> [必須課題 1]:
次の記述(a)、(b)、(c)がそれぞれ提供文章の内容と合致するかを「はい」または「いいえ」で答え、判断の決め手となる提供文章の語句を一字一句そのまま引用してください。
(a) 筆者は午前中に用事を済ませたため、午後に時間ができた。
(b) 学名Chionographis japonicaは「雪の花」を意味する。
(c) ツンベルクの「日本植物誌」には1784年という年が添えられている。
> [必須課題 2]: 記録の冒頭の行から「Zagreb: 03:34 -> 07:22」を含む行までの部分(両端の行を含む)を、「番号」と「行」の2列から成るMarkdownの表に変換してください。空行は除き、この範囲の行だけを対象としてください。

╭─ 提供文章

一日の王

「背には嚢、手には杖。一日の王が出発する」尾崎喜八

登吾留山 ……シライトソウに逢いたくて……

2012年05月17日 | 登吾留山
慌ただしい日常生活のなかに埋没していると、
あっと言う間に時は過ぎて行く。
慌ただしい時は、心が荒れている時。
忙しい時は、心を亡くしている時。
本当の自分の心を取り戻すには、
ゆっくりとした時の流れに身を浸すしかない。

今日は午前中に用事を済ませたので、
午後に時間ができた。
山へ行こう。
そう、あの花の咲く登吾留山へ……

学名Chionographis japonicaは「雪の筆」の意。
この花をヨーロッパに紹介したスウェ-デンの植物学者ツンベルク(C.Thunberg)の「日本植物誌」(1784年)が初出とか。
「雪の筆」という学名も美しい。

╰─
╭─ 提供情報

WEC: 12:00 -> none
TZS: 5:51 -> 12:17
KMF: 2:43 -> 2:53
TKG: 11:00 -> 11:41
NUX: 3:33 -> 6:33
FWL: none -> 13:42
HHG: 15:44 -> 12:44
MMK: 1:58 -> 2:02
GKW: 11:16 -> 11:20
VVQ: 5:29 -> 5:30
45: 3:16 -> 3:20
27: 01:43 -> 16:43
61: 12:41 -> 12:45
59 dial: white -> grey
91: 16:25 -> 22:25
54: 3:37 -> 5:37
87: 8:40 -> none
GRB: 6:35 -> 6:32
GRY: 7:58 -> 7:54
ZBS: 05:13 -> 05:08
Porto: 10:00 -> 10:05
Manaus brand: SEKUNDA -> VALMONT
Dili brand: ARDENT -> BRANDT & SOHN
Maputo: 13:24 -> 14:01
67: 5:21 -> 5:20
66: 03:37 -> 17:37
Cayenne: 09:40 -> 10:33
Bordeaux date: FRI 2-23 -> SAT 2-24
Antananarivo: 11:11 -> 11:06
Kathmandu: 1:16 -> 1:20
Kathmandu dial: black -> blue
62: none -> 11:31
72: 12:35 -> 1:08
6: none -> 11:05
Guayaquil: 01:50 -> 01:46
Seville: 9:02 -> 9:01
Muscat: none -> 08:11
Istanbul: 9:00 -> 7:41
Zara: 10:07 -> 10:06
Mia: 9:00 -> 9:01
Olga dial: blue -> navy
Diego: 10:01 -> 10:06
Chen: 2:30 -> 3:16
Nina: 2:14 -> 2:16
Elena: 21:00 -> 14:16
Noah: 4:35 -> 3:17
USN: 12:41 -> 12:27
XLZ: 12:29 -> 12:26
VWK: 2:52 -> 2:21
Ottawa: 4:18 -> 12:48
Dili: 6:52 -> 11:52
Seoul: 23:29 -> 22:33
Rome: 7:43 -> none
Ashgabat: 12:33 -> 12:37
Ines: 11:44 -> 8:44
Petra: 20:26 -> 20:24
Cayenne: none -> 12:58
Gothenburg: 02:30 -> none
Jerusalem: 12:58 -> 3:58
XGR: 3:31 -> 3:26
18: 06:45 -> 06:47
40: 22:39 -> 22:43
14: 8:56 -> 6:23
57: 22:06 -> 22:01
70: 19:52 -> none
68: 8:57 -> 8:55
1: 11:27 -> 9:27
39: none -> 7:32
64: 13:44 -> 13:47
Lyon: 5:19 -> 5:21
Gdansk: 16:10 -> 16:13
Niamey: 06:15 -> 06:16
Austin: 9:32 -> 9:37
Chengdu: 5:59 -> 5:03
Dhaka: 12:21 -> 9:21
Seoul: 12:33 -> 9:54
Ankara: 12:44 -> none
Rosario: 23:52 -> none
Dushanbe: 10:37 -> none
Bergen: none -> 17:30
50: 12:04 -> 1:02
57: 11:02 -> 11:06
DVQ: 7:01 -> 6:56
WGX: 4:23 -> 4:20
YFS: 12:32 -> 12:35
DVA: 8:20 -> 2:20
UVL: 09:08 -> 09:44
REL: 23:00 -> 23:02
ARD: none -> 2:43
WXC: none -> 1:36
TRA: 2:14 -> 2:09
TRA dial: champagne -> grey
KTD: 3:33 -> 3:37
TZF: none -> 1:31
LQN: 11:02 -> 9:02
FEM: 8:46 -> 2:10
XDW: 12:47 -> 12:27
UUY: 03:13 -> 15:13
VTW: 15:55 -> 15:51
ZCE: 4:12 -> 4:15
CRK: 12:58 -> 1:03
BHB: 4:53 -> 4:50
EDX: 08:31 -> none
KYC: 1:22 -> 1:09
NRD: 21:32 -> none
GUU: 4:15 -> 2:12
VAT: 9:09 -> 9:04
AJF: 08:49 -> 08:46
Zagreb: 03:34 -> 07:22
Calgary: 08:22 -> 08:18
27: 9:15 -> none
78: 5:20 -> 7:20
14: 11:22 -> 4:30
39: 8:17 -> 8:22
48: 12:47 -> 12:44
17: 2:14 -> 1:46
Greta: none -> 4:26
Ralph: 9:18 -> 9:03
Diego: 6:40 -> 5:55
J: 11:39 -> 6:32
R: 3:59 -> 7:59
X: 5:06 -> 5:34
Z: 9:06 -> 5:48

╰─

> [最終回答 1]:
(a) はい。『今日は午前中に用事を済ませたので、午後に時間ができた。』
(b) いいえ。『学名Chionographis japonicaは「雪の筆」の意。』
(c) はい。『ツンベルク(C.Thunberg)の「日本植物誌」(1784年)が初出とか。』

> [最終回答 2]:
| 番号 | 行 |
|---|---|
| 1 | WEC: 12:00 -> none |
| 2 | TZS: 5:51 -> 12:17 |
| 3 | KMF: 2:43 -> 2:53 |
| 4 | TKG: 11:00 -> 11:41 |
| 5 | NUX: 3:33 -> 6:33 |
| 6 | FWL: none -> 13:42 |
| 7 | HHG: 15:44 -> 12:44 |
| 8 | MMK: 1:58 -> 2:02 |
| 9 | GKW: 11:16 -> 11:20 |
| 10 | VVQ: 5:29 -> 5:30 |
| 11 | 45: 3:16 -> 3:20 |
| 12 | 27: 01:43 -> 16:43 |
| 13 | 61: 12:41 -> 12:45 |
| 14 | 59 dial: white -> grey |
| 15 | 91: 16:25 -> 22:25 |
| 16 | 54: 3:37 -> 5:37 |
| 17 | 87: 8:40 -> none |
| 18 | GRB: 6:35 -> 6:32 |
| 19 | GRY: 7:58 -> 7:54 |
| 20 | ZBS: 05:13 -> 05:08 |
| 21 | Porto: 10:00 -> 10:05 |
| 22 | Manaus brand: SEKUNDA -> VALMONT |
| 23 | Dili brand: ARDENT -> BRANDT & SOHN |
| 24 | Maputo: 13:24 -> 14:01 |
| 25 | 67: 5:21 -> 5:20 |
| 26 | 66: 03:37 -> 17:37 |
| 27 | Cayenne: 09:40 -> 10:33 |
| 28 | Bordeaux date: FRI 2-23 -> SAT 2-24 |
| 29 | Antananarivo: 11:11 -> 11:06 |
| 30 | Kathmandu: 1:16 -> 1:20 |
| 31 | Kathmandu dial: black -> blue |
| 32 | 62: none -> 11:31 |
| 33 | 72: 12:35 -> 1:08 |
| 34 | 6: none -> 11:05 |
| 35 | Guayaquil: 01:50 -> 01:46 |
| 36 | Seville: 9:02 -> 9:01 |
| 37 | Muscat: none -> 08:11 |
| 38 | Istanbul: 9:00 -> 7:41 |
| 39 | Zara: 10:07 -> 10:06 |
| 40 | Mia: 9:00 -> 9:01 |
| 41 | Olga dial: blue -> navy |
| 42 | Diego: 10:01 -> 10:06 |
| 43 | Chen: 2:30 -> 3:16 |
| 44 | Nina: 2:14 -> 2:16 |
| 45 | Elena: 21:00 -> 14:16 |
| 46 | Noah: 4:35 -> 3:17 |
| 47 | USN: 12:41 -> 12:27 |
| 48 | XLZ: 12:29 -> 12:26 |
| 49 | VWK: 2:52 -> 2:21 |
| 50 | Ottawa: 4:18 -> 12:48 |
| 51 | Dili: 6:52 -> 11:52 |
| 52 | Seoul: 23:29 -> 22:33 |
| 53 | Rome: 7:43 -> none |
| 54 | Ashgabat: 12:33 -> 12:37 |
| 55 | Ines: 11:44 -> 8:44 |
| 56 | Petra: 20:26 -> 20:24 |
| 57 | Cayenne: none -> 12:58 |
| 58 | Gothenburg: 02:30 -> none |
| 59 | Jerusalem: 12:58 -> 3:58 |
| 60 | XGR: 3:31 -> 3:26 |
| 61 | 18: 06:45 -> 06:47 |
| 62 | 40: 22:39 -> 22:43 |
| 63 | 14: 8:56 -> 6:23 |
| 64 | 57: 22:06 -> 22:01 |
| 65 | 70: 19:52 -> none |
| 66 | 68: 8:57 -> 8:55 |
| 67 | 1: 11:27 -> 9:27 |
| 68 | 39: none -> 7:32 |
| 69 | 64: 13:44 -> 13:47 |
| 70 | Lyon: 5:19 -> 5:21 |
| 71 | Gdansk: 16:10 -> 16:13 |
| 72 | Niamey: 06:15 -> 06:16 |
| 73 | Austin: 9:32 -> 9:37 |
| 74 | Chengdu: 5:59 -> 5:03 |
| 75 | Dhaka: 12:21 -> 9:21 |
| 76 | Seoul: 12:33 -> 9:54 |
| 77 | Ankara: 12:44 -> none |
| 78 | Rosario: 23:52 -> none |
| 79 | Dushanbe: 10:37 -> none |
| 80 | Bergen: none -> 17:30 |
| 81 | 50: 12:04 -> 1:02 |
| 82 | 57: 11:02 -> 11:06 |
| 83 | DVQ: 7:01 -> 6:56 |
| 84 | WGX: 4:23 -> 4:20 |
| 85 | YFS: 12:32 -> 12:35 |
| 86 | DVA: 8:20 -> 2:20 |
| 87 | UVL: 09:08 -> 09:44 |
| 88 | REL: 23:00 -> 23:02 |
| 89 | ARD: none -> 2:43 |
| 90 | WXC: none -> 1:36 |
| 91 | TRA: 2:14 -> 2:09 |
| 92 | TRA dial: champagne -> grey |
| 93 | KTD: 3:33 -> 3:37 |
| 94 | TZF: none -> 1:31 |
| 95 | LQN: 11:02 -> 9:02 |
| 96 | FEM: 8:46 -> 2:10 |
| 97 | XDW: 12:47 -> 12:27 |
| 98 | UUY: 03:13 -> 15:13 |
| 99 | VTW: 15:55 -> 15:51 |
| 100 | ZCE: 4:12 -> 4:15 |
| 101 | CRK: 12:58 -> 1:03 |
| 102 | BHB: 4:53 -> 4:50 |
| 103 | EDX: 08:31 -> none |
| 104 | KYC: 1:22 -> 1:09 |
| 105 | NRD: 21:32 -> none |
| 106 | GUU: 4:15 -> 2:12 |
| 107 | VAT: 9:09 -> 9:04 |
| 108 | AJF: 08:49 -> 08:46 |
| 109 | Zagreb: 03:34 -> 07:22 |